[GIVEN PASSAGE — start]

Veterinary Drugs as Toxic Adulterating Substances in the Street Drug Supply

Wednesday, 23 October, 2024 - 09:00 to 18:20

Abstract

Street drugs, particularly potent ones like opioids, are commonly mixed with various substances. These additions serve to increase the quantity and reduce the strength of the drugs. However, they can also contain harmful compounds with their own pharmacological effects. Traditionally, these additives have included levamisole/tetramisole, phenacetin, acetaminophen, quinine, lidocaine, tramadol, metamizole/dipyrone, and more recently the veterinary drugs xylazine, acepromazine, pentobarbital, and phenylbutazone. 
This presentation delves into these drugs, their effects, and recent trends concering their appearance in toxicology positivity. A list of concerning adulterants was compiled from literature reviews and data from an international laboratory director's consortium. These substances were then analyzed in forensic toxicology samples using liquid chromatography quadrupole time-of-flight mass spectrometry (LC-QTOF-MS), which covers over 1,200 therapeutic and abused drugs and adulterants.

[GIVEN PASSAGE — finish]

REQUIRED TASKS:
1. List the substances that the abstract identifies as veterinary drugs.
2. Reproduce everything in the abstract from "This presentation delves" down to "drugs and adulterants.", without changing a word.
The entries that follow are not needed for any of the work on the abstract.

[RECORD SET — start]

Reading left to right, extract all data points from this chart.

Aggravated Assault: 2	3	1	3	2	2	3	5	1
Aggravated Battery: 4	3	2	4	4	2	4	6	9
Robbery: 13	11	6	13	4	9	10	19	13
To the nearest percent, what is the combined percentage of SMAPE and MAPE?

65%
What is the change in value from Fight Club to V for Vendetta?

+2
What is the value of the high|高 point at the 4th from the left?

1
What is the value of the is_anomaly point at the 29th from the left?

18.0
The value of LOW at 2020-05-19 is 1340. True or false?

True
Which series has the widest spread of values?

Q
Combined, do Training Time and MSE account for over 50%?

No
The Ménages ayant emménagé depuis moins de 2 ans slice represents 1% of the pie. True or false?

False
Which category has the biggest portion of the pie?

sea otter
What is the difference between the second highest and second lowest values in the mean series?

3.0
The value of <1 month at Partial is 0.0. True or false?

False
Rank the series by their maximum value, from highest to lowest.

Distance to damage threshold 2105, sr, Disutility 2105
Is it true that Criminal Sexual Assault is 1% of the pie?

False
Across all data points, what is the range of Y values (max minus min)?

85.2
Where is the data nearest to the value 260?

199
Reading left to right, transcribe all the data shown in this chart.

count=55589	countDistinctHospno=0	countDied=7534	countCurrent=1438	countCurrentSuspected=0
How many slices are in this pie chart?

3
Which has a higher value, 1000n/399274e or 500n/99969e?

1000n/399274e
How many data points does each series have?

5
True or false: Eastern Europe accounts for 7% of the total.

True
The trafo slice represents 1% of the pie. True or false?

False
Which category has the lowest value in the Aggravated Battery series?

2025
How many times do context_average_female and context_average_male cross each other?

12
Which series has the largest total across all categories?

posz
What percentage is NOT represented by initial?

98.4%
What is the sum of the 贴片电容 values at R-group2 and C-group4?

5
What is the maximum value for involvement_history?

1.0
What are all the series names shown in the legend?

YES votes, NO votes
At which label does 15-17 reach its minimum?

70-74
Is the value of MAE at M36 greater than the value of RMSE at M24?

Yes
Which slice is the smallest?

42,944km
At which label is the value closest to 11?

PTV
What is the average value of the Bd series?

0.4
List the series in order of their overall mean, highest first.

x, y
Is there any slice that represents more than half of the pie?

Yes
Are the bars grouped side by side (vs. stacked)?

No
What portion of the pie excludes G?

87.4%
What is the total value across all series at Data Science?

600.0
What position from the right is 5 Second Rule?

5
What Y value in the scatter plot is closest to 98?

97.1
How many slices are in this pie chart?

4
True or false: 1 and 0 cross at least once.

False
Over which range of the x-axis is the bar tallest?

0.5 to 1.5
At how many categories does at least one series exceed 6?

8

[RECORD SET — finish]

RESPONSES FOR EACH TASK:
1. xylazine, acepromazine, pentobarbital, phenylbutazone

2.
This presentation delves into these drugs, their effects, and recent trends concering their appearance in toxicology positivity. A list of concerning adulterants was compiled from literature reviews and data from an international laboratory director's consortium. These substances were then analyzed in forensic toxicology samples using liquid chromatography quadrupole time-of-flight mass spectrometry (LC-QTOF-MS), which covers over 1,200 therapeutic and abused drugs and adulterants.